_Text segment_:
::::

Functional sub-systems can be distinguished from structural ones. While functional sub-systems are not composed of concrete groups, a structural sub-system is. Family, clans, and neighbourhoods are all examples of structural sub-systems. These structures are characterized by four elements: sub-groups, statuses with various accompanying roles, regulative norms, and cultural values. These structures differ in terms of their size and number of subgroups, the overlapping of sub-groups, the number of occupants in different status positions, and the distribution of facilities and rewards among types of sub-groups and various status occupants.

This scheme also insists that sub-systems within a system should not be treated as closed systems. If such insular systems survive, they become self-sufficient in themselves and thus secede from the parent system. The creation of the new nation of Pakistan after the partition in 1947 can be regarded as the result of such insulation. Again, the creation of Bangladesh from Pakistan was a clear case of insulation, made possible through geographical separation. The formation of new castes from the original four varnas is yet another example of the same process. However, it must be admitted that there can never be total insulation. Every society keeps its apertures open to let in external flows, but guards them well so as not to be overtaken by them. It is on the operation of the twin mechanisms of insulation and apertures (see Atal, 1973) that the integration of a group and its distinct identity depends. In concrete situations, integration is always a matter of degree.

Input–output Model

The linkage between different sub-systems can also be shown through an input–output model (see Figure 8.4). Any sub-system receives inputs from the wider social system, which are then processed within the sub-system. The process is technically known as throughput, and is delivered to the wider social system as outputs.

::::

_Dataset content_:
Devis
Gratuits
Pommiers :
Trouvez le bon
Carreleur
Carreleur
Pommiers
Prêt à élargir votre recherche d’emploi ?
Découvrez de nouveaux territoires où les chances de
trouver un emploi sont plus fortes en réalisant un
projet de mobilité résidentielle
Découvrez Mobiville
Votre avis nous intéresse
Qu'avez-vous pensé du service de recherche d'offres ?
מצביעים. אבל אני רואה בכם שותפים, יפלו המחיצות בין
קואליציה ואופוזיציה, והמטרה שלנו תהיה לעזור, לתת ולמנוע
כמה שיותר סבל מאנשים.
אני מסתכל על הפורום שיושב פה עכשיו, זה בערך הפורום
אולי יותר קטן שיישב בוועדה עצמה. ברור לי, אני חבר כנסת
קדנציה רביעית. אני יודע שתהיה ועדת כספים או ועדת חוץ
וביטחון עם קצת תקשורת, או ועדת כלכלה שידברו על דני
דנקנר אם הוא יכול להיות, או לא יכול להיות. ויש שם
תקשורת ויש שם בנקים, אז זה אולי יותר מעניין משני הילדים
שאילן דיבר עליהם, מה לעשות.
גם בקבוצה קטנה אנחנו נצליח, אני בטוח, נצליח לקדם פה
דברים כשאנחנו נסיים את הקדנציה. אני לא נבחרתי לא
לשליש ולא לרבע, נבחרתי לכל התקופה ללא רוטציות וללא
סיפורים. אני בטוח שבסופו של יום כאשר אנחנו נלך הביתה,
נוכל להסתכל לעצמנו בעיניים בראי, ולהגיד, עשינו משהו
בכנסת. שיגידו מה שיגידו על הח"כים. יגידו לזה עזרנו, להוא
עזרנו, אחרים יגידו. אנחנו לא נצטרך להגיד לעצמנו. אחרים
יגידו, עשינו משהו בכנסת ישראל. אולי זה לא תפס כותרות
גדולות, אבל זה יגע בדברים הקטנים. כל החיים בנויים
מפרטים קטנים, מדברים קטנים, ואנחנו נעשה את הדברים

::::

_Brief 1_: Render this sentence from the passage on social sub-systems into Spanish: "In concrete situations, integration is always a matter of degree."
_Brief 2_: Carry the passage on social sub-systems forward from its last sentence.
The data has no connection to the passage on social sub-systems.

_Exercise answer 1_: En situaciones concretas, la integración es siempre una cuestión de grado.

_Exercise answer 2_:
Take the example of a college as a sub-system of the education system of society, the education system itself being a sub-system of the wider social system. The college has a faculty and administrative staff recruited from the available manpower and gets its paraphernalia produced by other sectors; its student clientele—the key input—is produced by lower-level schools as an output. A fixed number of years of schooling at the college transforms these school-leavers into graduates, who leave the system as outputs. The courses offered within the college, standards of teaching and examinations, and the overall management of the system are conditioned by the external environment. The courses are designed by the university to which the college is affiliated, and student preferences for courses are governed by the market demand for skills, or general preference pattern of the youth. Similarly, teaching within the college depends on the quality of teaching staff the college is able to attract, and the level of job satisfaction it provides in terms of salary and perks, compared to other professions. In all such matters, the sub-system of the college is influenced by occurrences in the wider social system in varied fields such as economy, polity, and academics. Sociological investigation of any social structure—society as a whole, any local community (village or city, or even a mohalla), any organization (a factory, a school, or a club)—requires such an orientation to gain a meaningful understanding of the phenomena.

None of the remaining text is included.